** Work to be completed **
Quote the listing in full, exactly as given, minus any pictures.

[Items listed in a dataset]
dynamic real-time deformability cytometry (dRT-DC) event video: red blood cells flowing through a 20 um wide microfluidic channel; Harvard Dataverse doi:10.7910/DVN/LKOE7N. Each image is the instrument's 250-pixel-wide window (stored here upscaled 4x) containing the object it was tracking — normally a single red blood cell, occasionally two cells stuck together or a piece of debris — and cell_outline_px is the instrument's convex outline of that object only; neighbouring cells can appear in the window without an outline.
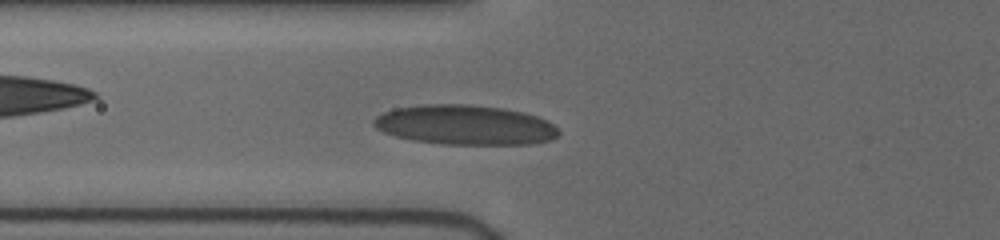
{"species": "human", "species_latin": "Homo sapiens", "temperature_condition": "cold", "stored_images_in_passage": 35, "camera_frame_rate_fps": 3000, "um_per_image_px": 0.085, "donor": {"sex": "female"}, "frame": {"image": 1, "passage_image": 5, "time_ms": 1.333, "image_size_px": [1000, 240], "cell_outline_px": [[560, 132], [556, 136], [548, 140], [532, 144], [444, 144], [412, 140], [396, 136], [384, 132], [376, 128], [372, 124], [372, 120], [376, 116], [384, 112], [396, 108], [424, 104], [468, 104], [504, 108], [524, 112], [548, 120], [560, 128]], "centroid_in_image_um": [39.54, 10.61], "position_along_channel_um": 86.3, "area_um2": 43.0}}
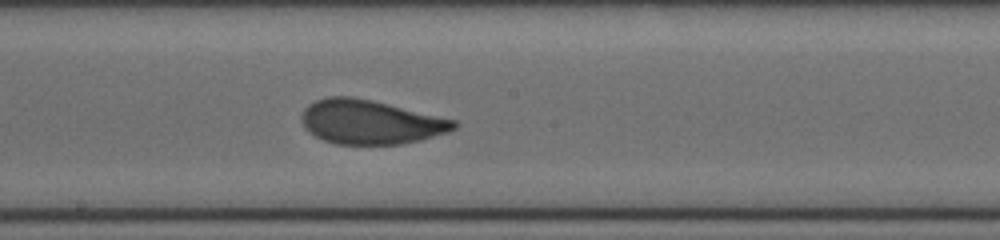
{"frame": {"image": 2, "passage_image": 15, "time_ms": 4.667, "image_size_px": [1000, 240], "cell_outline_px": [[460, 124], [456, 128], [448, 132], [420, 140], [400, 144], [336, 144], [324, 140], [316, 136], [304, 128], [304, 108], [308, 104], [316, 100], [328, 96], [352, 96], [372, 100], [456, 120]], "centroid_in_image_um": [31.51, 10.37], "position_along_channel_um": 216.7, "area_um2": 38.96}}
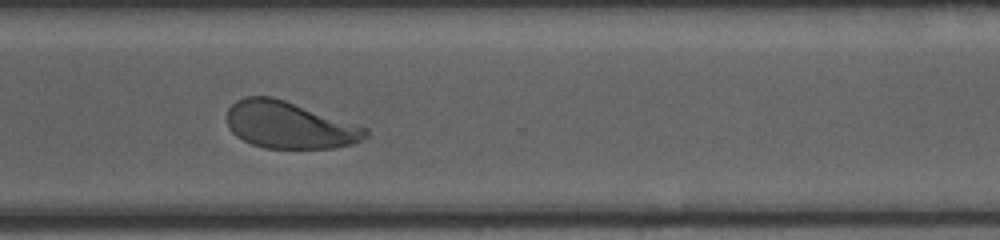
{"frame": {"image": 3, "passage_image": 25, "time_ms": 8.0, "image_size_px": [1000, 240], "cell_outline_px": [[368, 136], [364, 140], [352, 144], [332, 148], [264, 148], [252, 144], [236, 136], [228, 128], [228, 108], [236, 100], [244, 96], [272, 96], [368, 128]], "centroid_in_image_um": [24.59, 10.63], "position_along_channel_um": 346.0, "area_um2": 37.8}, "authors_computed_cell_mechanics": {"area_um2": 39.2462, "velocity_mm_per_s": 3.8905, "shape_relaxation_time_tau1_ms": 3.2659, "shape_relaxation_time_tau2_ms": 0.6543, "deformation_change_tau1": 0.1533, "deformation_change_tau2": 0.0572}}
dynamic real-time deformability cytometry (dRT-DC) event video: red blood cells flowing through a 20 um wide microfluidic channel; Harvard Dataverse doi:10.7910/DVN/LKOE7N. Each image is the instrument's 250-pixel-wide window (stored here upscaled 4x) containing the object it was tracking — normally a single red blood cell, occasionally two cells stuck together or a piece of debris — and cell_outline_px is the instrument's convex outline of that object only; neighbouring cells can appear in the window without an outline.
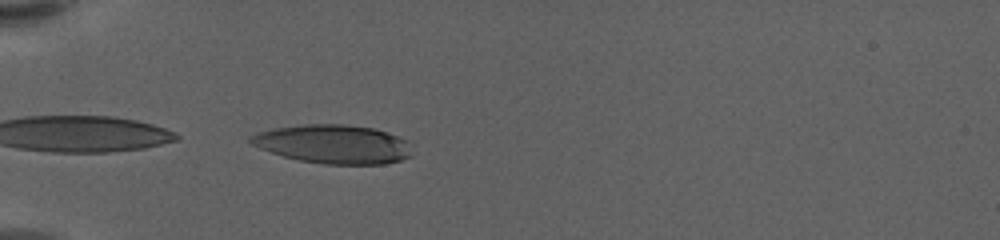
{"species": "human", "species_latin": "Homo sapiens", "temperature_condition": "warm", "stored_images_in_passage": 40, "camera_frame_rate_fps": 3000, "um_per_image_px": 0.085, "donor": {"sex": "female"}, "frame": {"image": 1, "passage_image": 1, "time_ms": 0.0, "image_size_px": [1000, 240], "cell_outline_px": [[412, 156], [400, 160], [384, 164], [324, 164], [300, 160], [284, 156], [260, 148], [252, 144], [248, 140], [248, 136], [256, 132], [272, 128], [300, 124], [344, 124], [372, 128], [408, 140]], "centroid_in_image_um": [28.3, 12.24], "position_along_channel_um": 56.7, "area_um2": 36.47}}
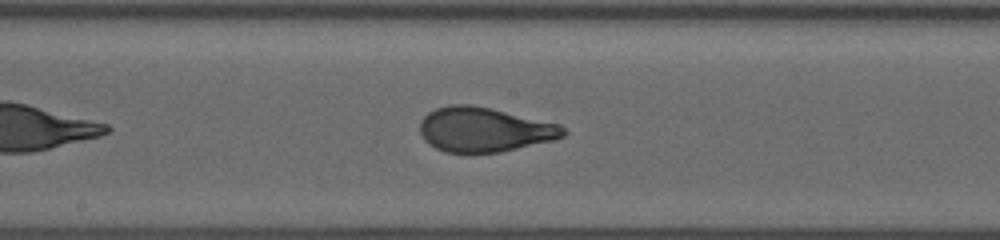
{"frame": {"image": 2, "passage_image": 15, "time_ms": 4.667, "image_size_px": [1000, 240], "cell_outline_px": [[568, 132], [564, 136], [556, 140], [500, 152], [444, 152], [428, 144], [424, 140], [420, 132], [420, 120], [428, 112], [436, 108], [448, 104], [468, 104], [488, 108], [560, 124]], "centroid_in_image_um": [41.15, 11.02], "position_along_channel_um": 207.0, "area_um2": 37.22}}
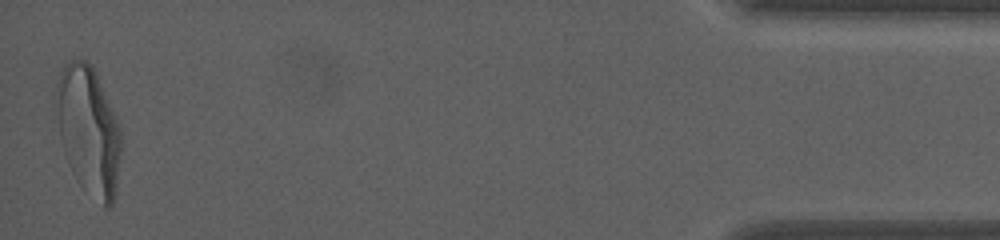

** Answer **
dynamic real-time deformability cytometry (dRT-DC) event video: red blood cells flowing through a 20 um wide microfluidic channel; Harvard Dataverse doi:10.7910/DVN/LKOE7N. Each image is the instrument's 250-pixel-wide window (stored here upscaled 4x) containing the object it was tracking — normally a single red blood cell, occasionally two cells stuck together or a piece of debris — and cell_outline_px is the instrument's convex outline of that object only; neighbouring cells can appear in the window without an outline.
{"species": "human", "species_latin": "Homo sapiens", "temperature_condition": "cold", "stored_images_in_passage": 35, "camera_frame_rate_fps": 3000, "um_per_image_px": 0.085, "donor": {"sex": "female"}, "frame": {"image": 1, "passage_image": 5, "time_ms": 1.333, "image_size_px": [1000, 240], "cell_outline_px": [[560, 132], [556, 136], [548, 140], [532, 144], [444, 144], [412, 140], [396, 136], [384, 132], [376, 128], [372, 124], [372, 120], [376, 116], [384, 112], [396, 108], [424, 104], [468, 104], [504, 108], [524, 112], [548, 120], [560, 128]], "centroid_in_image_um": [39.54, 10.61], "position_along_channel_um": 86.3, "area_um2": 43.0}}
{"frame": {"image": 2, "passage_image": 15, "time_ms": 4.667, "image_size_px": [1000, 240], "cell_outline_px": [[460, 124], [456, 128], [448, 132], [420, 140], [400, 144], [336, 144], [324, 140], [316, 136], [304, 128], [304, 108], [308, 104], [316, 100], [328, 96], [352, 96], [372, 100], [456, 120]], "centroid_in_image_um": [31.51, 10.37], "position_along_channel_um": 216.7, "area_um2": 38.96}}
{"frame": {"image": 3, "passage_image": 25, "time_ms": 8.0, "image_size_px": [1000, 240], "cell_outline_px": [[368, 136], [364, 140], [352, 144], [332, 148], [264, 148], [252, 144], [236, 136], [228, 128], [228, 108], [236, 100], [244, 96], [272, 96], [368, 128]], "centroid_in_image_um": [24.59, 10.63], "position_along_channel_um": 346.0, "area_um2": 37.8}, "authors_computed_cell_mechanics": {"area_um2": 39.2462, "velocity_mm_per_s": 3.8905, "shape_relaxation_time_tau1_ms": 3.2659, "shape_relaxation_time_tau2_ms": 0.6543, "deformation_change_tau1": 0.1533, "deformation_change_tau2": 0.0572}}
dynamic real-time deformability cytometry (dRT-DC) event video: red blood cells flowing through a 20 um wide microfluidic channel; Harvard Dataverse doi:10.7910/DVN/LKOE7N. Each image is the instrument's 250-pixel-wide window (stored here upscaled 4x) containing the object it was tracking — normally a single red blood cell, occasionally two cells stuck together or a piece of debris — and cell_outline_px is the instrument's convex outline of that object only; neighbouring cells can appear in the window without an outline.
{"species": "human", "species_latin": "Homo sapiens", "temperature_condition": "warm", "stored_images_in_passage": 40, "camera_frame_rate_fps": 3000, "um_per_image_px": 0.085, "donor": {"sex": "female"}, "frame": {"image": 1, "passage_image": 1, "time_ms": 0.0, "image_size_px": [1000, 240], "cell_outline_px": [[412, 156], [400, 160], [384, 164], [324, 164], [300, 160], [284, 156], [260, 148], [252, 144], [248, 140], [248, 136], [256, 132], [272, 128], [300, 124], [344, 124], [372, 128], [408, 140]], "centroid_in_image_um": [28.3, 12.24], "position_along_channel_um": 56.7, "area_um2": 36.47}}
{"frame": {"image": 2, "passage_image": 15, "time_ms": 4.667, "image_size_px": [1000, 240], "cell_outline_px": [[568, 132], [564, 136], [556, 140], [500, 152], [444, 152], [428, 144], [424, 140], [420, 132], [420, 120], [428, 112], [436, 108], [448, 104], [468, 104], [488, 108], [560, 124]], "centroid_in_image_um": [41.15, 11.02], "position_along_channel_um": 207.0, "area_um2": 37.22}}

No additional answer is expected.